> **THE PROBLEM**:
Please quote, character for character, every line of the records from the very first one through the line containing "Я закончила модуль по", inclusive.

[Collected data]
= = =

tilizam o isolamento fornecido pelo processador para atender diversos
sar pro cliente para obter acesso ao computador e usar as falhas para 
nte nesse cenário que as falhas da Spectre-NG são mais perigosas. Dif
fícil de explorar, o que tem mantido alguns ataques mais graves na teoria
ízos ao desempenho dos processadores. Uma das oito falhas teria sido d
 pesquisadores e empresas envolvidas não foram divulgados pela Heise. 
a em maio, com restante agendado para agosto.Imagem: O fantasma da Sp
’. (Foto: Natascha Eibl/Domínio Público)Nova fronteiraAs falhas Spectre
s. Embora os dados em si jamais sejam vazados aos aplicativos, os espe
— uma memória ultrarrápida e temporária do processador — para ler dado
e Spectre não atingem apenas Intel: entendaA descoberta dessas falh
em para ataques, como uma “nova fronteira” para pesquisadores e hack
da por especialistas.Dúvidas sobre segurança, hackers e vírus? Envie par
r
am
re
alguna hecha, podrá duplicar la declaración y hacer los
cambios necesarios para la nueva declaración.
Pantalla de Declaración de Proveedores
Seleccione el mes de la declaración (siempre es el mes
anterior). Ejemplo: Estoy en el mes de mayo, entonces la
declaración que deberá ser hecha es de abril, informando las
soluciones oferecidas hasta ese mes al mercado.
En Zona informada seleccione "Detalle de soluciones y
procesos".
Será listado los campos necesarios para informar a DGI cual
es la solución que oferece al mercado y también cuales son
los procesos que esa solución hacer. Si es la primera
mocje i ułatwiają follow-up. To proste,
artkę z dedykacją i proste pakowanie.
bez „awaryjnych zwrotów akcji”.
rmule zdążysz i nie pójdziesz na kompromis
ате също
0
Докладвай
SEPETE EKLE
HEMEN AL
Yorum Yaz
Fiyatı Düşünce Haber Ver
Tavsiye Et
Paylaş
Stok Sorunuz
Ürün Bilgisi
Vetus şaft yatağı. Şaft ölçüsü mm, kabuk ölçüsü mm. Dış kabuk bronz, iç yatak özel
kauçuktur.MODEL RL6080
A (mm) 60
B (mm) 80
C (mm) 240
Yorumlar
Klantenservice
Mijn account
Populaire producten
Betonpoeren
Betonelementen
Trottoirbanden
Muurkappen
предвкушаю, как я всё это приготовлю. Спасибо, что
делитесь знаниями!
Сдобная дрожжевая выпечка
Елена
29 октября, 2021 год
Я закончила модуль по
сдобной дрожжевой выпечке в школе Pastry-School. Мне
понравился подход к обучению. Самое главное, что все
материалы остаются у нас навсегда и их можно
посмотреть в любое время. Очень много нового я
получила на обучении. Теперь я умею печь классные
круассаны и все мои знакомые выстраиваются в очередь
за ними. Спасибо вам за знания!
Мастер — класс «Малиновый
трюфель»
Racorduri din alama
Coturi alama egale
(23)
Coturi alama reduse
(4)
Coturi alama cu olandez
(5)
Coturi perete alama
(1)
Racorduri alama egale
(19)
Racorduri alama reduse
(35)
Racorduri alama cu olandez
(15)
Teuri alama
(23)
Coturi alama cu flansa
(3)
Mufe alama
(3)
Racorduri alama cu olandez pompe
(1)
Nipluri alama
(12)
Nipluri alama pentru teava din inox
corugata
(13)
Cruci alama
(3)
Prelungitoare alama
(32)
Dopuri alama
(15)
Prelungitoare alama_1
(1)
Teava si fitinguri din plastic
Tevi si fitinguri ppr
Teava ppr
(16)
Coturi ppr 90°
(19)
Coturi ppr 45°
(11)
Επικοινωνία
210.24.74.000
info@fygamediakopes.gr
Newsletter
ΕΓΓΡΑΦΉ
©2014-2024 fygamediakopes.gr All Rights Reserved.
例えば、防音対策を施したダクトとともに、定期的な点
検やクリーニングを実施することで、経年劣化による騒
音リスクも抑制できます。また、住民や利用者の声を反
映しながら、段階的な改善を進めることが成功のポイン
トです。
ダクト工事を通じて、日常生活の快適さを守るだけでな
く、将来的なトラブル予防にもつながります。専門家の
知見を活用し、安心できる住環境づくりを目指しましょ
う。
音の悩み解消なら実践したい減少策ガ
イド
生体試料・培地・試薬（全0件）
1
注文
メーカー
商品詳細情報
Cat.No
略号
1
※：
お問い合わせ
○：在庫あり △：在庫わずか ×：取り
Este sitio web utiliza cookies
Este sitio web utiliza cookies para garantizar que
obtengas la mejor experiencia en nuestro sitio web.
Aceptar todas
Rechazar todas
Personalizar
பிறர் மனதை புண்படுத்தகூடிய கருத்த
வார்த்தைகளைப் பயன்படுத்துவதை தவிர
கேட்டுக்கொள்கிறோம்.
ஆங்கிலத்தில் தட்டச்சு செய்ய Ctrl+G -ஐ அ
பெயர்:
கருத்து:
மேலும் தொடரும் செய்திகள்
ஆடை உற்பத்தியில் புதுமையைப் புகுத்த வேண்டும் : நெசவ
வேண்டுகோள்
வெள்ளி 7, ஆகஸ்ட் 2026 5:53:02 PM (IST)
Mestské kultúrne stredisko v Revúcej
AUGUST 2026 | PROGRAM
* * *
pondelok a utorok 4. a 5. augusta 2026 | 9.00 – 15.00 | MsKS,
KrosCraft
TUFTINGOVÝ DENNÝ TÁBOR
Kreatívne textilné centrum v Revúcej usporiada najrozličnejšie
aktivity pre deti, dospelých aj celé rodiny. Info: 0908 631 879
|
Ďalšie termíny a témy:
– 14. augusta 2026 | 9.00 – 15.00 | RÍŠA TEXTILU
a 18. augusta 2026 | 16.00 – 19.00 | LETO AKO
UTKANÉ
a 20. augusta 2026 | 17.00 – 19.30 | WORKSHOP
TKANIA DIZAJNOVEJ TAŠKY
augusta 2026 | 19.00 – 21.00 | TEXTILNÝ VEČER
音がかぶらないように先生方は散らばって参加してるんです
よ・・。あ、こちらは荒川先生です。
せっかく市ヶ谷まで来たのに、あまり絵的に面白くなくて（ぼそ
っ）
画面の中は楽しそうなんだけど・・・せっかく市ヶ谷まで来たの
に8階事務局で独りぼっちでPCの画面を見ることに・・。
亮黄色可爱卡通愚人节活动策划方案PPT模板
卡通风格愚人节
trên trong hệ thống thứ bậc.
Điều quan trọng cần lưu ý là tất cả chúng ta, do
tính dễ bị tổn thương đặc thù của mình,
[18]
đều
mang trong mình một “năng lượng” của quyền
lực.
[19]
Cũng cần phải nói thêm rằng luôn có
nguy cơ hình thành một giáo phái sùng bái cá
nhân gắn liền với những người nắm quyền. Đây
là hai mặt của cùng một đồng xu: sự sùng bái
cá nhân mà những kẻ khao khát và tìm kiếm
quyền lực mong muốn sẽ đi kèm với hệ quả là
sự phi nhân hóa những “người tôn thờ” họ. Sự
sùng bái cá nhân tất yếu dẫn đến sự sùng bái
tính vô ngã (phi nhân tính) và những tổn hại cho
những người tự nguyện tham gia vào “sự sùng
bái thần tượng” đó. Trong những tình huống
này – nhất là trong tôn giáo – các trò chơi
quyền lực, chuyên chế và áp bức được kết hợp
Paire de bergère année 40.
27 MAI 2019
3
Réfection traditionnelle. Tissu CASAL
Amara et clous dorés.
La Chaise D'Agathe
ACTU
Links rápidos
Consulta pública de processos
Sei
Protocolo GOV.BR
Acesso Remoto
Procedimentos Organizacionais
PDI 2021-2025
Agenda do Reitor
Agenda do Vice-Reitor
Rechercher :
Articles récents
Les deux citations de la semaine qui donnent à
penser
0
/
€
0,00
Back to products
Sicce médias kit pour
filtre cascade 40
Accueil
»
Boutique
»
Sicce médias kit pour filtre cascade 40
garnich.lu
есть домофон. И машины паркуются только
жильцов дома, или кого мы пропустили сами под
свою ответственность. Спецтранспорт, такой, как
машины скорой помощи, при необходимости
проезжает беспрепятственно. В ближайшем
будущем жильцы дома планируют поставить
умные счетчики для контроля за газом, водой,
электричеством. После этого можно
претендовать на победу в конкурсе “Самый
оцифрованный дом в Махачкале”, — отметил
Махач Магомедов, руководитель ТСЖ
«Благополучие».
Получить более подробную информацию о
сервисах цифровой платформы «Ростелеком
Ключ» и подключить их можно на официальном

= = =

> **ANSWER**:
tilizam o isolamento fornecido pelo processador para atender diversos
sar pro cliente para obter acesso ao computador e usar as falhas para 
nte nesse cenário que as falhas da Spectre-NG são mais perigosas. Dif
fícil de explorar, o que tem mantido alguns ataques mais graves na teoria
ízos ao desempenho dos processadores. Uma das oito falhas teria sido d
 pesquisadores e empresas envolvidas não foram divulgados pela Heise. 
a em maio, com restante agendado para agosto.Imagem: O fantasma da Sp
’. (Foto: Natascha Eibl/Domínio Público)Nova fronteiraAs falhas Spectre
s. Embora os dados em si jamais sejam vazados aos aplicativos, os espe
— uma memória ultrarrápida e temporária do processador — para ler dado
e Spectre não atingem apenas Intel: entendaA descoberta dessas falh
em para ataques, como uma “nova fronteira” para pesquisadores e hack
da por especialistas.Dúvidas sobre segurança, hackers e vírus? Envie par
r
am
re
alguna hecha, podrá duplicar la declaración y hacer los
cambios necesarios para la nueva declaración.
Pantalla de Declaración de Proveedores
Seleccione el mes de la declaración (siempre es el mes
anterior). Ejemplo: Estoy en el mes de mayo, entonces la
declaración que deberá ser hecha es de abril, informando las
soluciones oferecidas hasta ese mes al mercado.
En Zona informada seleccione "Detalle de soluciones y
procesos".
Será listado los campos necesarios para informar a DGI cual
es la solución que oferece al mercado y también cuales son
los procesos que esa solución hacer. Si es la primera
mocje i ułatwiają follow-up. To proste,
artkę z dedykacją i proste pakowanie.
bez „awaryjnych zwrotów akcji”.
rmule zdążysz i nie pójdziesz na kompromis
ате също
0
Докладвай
SEPETE EKLE
HEMEN AL
Yorum Yaz
Fiyatı Düşünce Haber Ver
Tavsiye Et
Paylaş
Stok Sorunuz
Ürün Bilgisi
Vetus şaft yatağı. Şaft ölçüsü mm, kabuk ölçüsü mm. Dış kabuk bronz, iç yatak özel
kauçuktur.MODEL RL6080
A (mm) 60
B (mm) 80
C (mm) 240
Yorumlar
Klantenservice
Mijn account
Populaire producten
Betonpoeren
Betonelementen
Trottoirbanden
Muurkappen
предвкушаю, как я всё это приготовлю. Спасибо, что
делитесь знаниями!
Сдобная дрожжевая выпечка
Елена
29 октября, 2021 год
Я закончила модуль по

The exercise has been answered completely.